After selecting this fusion option, you can select the modalities that you would like to fuse. Modalities can be selected by entering single numbers (e.g., 1,2) or ranges (e.g., 1:3). You can select as many modalities as you want.

Note

Keep in mind that the free parameters defined in the separate processing of each modality will expand the overall model optimization process conducted in the training stage.

Late fusion#

Decision-based data fusion

Late fusion is when completely separate pipelines (preprocessing + learning algorithm) are run on each data modality, decision scores are produced, and only then the scores are fused together. This decision score is based on an average of the individual decision scores. This is the most basic strategy for combining modalities at the classifier level and is known as bagging.

After selecting this fusion option, you can select the modalities that you would like to fuse. Modalities can be selected by entering single numbers (e.g., 1,2) or ranges (e.g., 1:3). You can select as many modalities as you want.

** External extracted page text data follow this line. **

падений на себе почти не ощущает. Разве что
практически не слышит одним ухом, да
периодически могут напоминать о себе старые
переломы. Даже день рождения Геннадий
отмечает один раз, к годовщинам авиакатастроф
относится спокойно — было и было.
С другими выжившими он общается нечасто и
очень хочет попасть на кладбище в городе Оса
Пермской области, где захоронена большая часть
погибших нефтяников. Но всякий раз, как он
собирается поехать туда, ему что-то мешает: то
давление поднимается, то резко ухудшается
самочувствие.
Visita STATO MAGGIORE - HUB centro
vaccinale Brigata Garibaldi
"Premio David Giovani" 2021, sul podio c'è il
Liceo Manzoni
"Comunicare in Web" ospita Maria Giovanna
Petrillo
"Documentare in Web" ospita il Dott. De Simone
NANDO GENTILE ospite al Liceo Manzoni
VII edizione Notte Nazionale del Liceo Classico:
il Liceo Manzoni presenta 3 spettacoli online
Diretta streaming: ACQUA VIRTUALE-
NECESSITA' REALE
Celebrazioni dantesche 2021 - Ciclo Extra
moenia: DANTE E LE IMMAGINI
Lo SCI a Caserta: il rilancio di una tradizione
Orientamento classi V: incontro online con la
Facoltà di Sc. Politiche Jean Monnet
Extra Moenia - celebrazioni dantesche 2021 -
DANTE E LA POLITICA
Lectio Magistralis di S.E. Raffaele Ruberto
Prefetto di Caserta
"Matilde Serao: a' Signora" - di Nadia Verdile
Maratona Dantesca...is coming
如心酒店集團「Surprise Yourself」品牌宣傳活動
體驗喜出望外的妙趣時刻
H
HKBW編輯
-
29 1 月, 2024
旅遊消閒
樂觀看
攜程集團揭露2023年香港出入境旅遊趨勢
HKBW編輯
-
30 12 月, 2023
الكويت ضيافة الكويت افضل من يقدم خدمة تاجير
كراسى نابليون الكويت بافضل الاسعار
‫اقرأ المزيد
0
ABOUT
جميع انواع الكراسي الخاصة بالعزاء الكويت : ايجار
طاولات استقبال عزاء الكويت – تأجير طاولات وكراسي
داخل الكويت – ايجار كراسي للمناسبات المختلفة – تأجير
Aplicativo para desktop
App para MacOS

Important note for intermediate and late fusion

If either intermediate or late fusion is selected, then it will be necessary to establish different settings (preprocessing, training, or both) for each of the different analyses. For this purpose, another menu item will be introduced into the parameter template called 2 | Set active modality for configuration. Selecting this option will display the modalities that you chose for fusion. By choosing the number associated with a modality listed here, you can switch between the modalities’ respective parameter templates. It is necessary to specify the preprocessing/training settings for all modalities. Following this process, you can then initialize the analyses and proceed as normal.

Important

It is important to note that fusing data will result in more complicated results that may not be as interpretable as a single analysis without fusion.